‘Helpful Criticisms’: A Modern Introduction to Logic and Stebbing’s Correspondence with Moore
摘要
This chapter traces the development of Stebbing’s thinking about philosophical analysis, drawing on her published works, but also on her correspondence with G. E. Moore. These letters provide evidence of her response to Russell’s theory of descriptions and his account of incomplete symbols, which informed her writing of A Modern Introduction to Logic (1930), her rewriting of the book for its second edition (1933) and the subsequent development of her thinking about analysis.

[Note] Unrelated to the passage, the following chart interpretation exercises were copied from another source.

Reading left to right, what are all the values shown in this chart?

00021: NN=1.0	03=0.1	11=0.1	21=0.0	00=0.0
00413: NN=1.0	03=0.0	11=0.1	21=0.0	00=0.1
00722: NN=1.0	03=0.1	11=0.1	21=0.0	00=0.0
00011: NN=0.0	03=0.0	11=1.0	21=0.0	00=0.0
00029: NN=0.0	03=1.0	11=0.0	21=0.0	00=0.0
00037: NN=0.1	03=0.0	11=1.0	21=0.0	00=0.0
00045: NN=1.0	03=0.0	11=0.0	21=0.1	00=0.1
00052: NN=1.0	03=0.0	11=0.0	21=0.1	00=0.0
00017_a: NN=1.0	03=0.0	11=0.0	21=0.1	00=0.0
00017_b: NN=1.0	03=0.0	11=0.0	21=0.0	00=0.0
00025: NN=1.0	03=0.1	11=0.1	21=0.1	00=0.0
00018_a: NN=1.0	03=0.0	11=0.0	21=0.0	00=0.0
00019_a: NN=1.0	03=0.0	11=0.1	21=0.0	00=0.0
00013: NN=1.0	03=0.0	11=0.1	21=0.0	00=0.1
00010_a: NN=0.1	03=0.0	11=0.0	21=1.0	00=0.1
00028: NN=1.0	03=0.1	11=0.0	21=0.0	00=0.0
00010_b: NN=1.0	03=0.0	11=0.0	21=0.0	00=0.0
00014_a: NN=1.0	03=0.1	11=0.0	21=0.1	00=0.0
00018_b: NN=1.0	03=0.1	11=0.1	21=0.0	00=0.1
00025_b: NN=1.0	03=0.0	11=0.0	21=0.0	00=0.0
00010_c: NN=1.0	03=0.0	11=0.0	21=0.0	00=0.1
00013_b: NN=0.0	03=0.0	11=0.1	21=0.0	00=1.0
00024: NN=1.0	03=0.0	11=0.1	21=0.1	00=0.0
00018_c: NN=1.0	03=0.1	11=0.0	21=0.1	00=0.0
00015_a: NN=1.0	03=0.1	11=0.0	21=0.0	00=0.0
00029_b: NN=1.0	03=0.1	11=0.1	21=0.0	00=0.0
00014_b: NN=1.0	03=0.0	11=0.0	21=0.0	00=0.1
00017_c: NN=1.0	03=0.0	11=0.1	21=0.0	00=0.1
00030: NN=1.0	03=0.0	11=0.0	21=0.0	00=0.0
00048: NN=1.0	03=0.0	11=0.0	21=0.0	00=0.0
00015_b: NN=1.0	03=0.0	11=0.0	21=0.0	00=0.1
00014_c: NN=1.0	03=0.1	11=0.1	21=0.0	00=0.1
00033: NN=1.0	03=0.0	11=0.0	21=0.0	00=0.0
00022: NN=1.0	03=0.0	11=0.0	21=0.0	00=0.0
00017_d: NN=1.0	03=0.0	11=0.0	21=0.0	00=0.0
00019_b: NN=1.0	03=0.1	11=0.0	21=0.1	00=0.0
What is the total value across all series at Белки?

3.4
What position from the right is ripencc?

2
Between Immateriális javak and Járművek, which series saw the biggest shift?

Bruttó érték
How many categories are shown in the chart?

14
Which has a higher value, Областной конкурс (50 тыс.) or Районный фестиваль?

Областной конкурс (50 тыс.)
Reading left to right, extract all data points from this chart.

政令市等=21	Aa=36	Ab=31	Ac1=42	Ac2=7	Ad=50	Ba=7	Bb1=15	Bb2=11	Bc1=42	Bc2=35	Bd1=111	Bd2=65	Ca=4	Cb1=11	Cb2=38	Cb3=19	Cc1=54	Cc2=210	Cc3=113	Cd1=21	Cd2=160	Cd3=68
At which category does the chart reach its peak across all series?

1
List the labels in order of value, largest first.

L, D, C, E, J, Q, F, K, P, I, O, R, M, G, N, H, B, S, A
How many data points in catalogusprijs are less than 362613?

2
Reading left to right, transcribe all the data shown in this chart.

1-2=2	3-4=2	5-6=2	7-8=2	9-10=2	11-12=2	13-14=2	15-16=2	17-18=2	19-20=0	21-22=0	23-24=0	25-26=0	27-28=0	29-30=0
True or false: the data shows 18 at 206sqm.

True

Her dissatisfaction with Russell’s apparent confusion between the analysis of propositions and the discovery of basic facts led her to propound ideas about ‘directional’ analysis which were to become foundational to the Cambridge School of Analysis. The reconsideration of some of Stebbing’s most influential published works in the light of her unpublished correspondence with Moore has both particular and more general significance. Firstly, while confirming the importance to Stebbing of her professional relationship with Moore, the letters serve to debunk any misconception that she was straightforwardly his ‘follower’. Secondly, recent scholarship has emphasised the importance of Cambridge analysis to the development of analytic philosophy in the mid-twentieth century. An understanding of the genesis of this period in Stebbing’s work, informed by archival as well as by published sources, is therefore of importance to the wider history of analytic philosophy.